Inside inputFormat.getSplits
, more specifically, inside FileInputFormat's getSplits
, it is mapred.min.split.size
or mapreduce.input.fileinputformat.split.minsize
that would at last determine split size. (I'm not sure which would be effective in Spark, I prefer to believe the former one).
Let's see the code: FileInputFormat from Hadoop 2.4.0
long goalSize = totalSize / (numSplits == 0 ? 1 : numSplits);
long minSize = Math.max(job.getLong(org.apache.hadoop.mapreduce.lib.input.

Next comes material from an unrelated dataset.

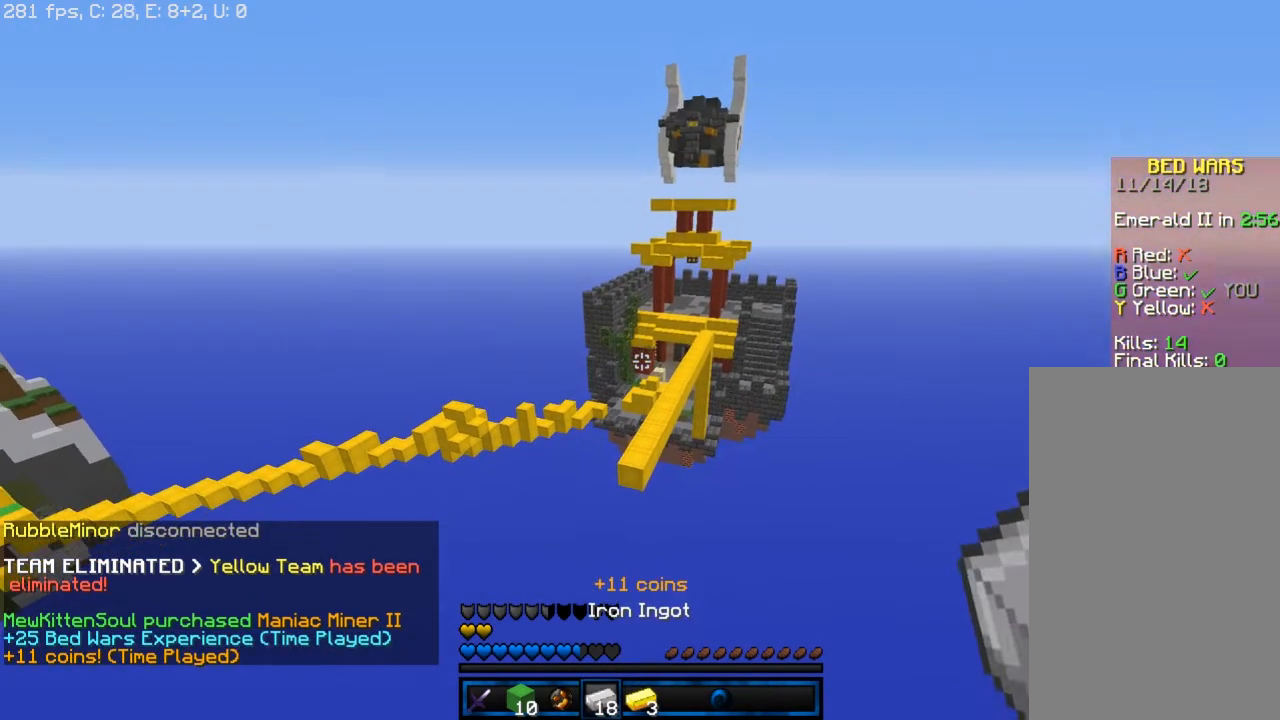
{"keys": [], "mouse": [], "events": []}
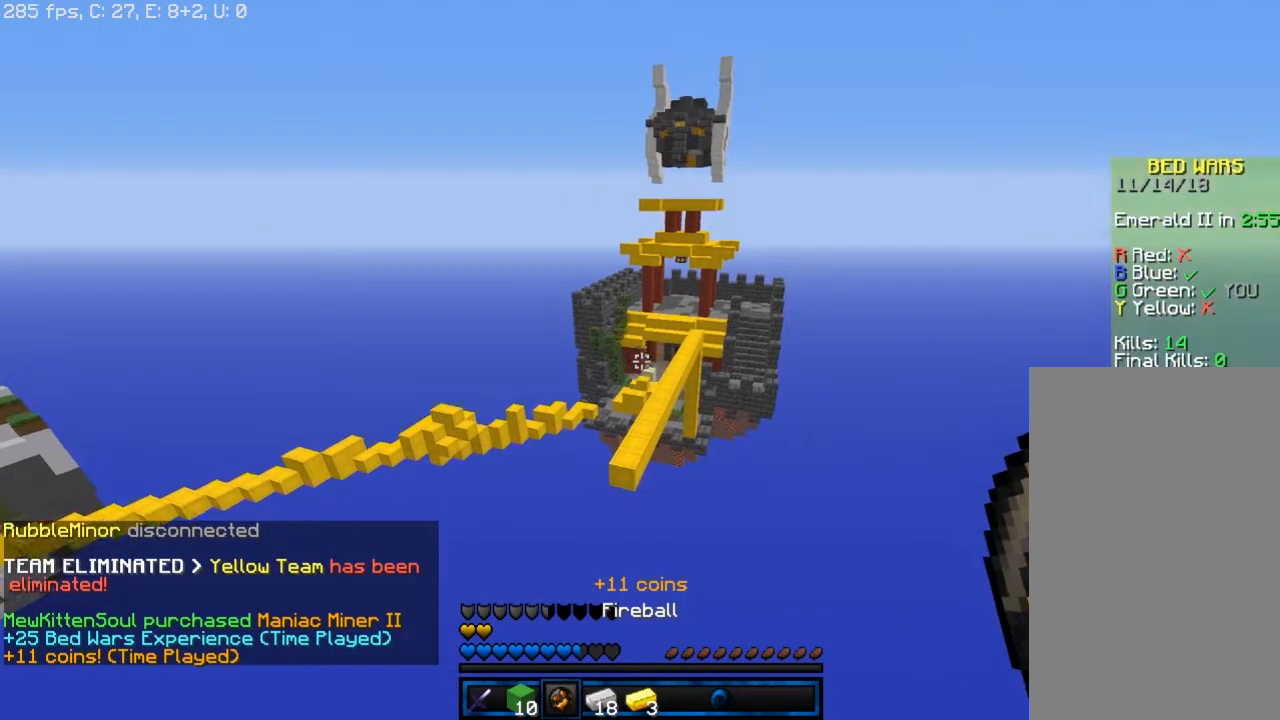
{"keys": [], "mouse": [], "events": []}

FileInputFormat.SPLIT_MINSIZE, 1), minSplitSize);
// generate splits
ArrayList<FileSplit> splits = new ArrayList<FileSplit>(numSplits);
NetworkTopology clusterMap = new NetworkTopology();
for (FileStatus file: files) {
Path path = file.getPath();
long length = file.getLen();
if (length != 0) {
FileSystem fs = path.getFileSystem(job);
BlockLocation[] blkLocations;
if (file instanceof LocatedFileStatus) {
blkLocations = ((LocatedFileStatus) file).getBlockLocations();
} else {
blkLocations = fs.getFileBlockLocations(file, 0, length);
}
if (isSplitable(fs, path)) {
long blockSize = file.getBlockSize();
long splitSize = computeSplitSize(goalSize, minSize, blockSize);
long bytesRemaining = length;
while (((double) bytesRemaining)/splitSize > SPLIT_SLOP) {
String[] splitHosts = getSplitHosts(blkLocations,
length-bytesRemaining, splitSize, clusterMap);
splits.add(makeSplit(path, length-bytesRemaining, splitSize,
splitHosts));
bytesRemaining -= splitSize;
}
if (bytesRemaining != 0) {
String[] splitHosts = getSplitHosts(blkLocations, length
- bytesRemaining, bytesRemaining, clusterMap);
splits.add(makeSplit(path, length - bytesRemaining, bytesRemaining,
splitHosts));
}
} else {
String[] splitHosts = getSplitHosts(blkLocations,0,length,clusterMap);
splits.add(makeSplit(path, 0, length, splitHosts));
}
} else {
//Create empty hosts array for zero length files
splits.add(makeSplit(path, 0, length, new String[0]));
}
}
Inside the for loop, makeSplit()
is used to generate each split, and splitSize
is the effective Split Size. The computeSplitSize Function to generate splitSize
:
protected long computeSplitSize(long goalSize, long minSize,
long blockSize) {
return Math.max(minSize, Math.min(goalSize, blockSize));
}
Therefore, if minSplitSize > blockSize, the output splits are actually a combination of several blocks in the same HDFS file, on the other hand, if minSplitSize < blockSize, each split corresponds to a HDFS's block.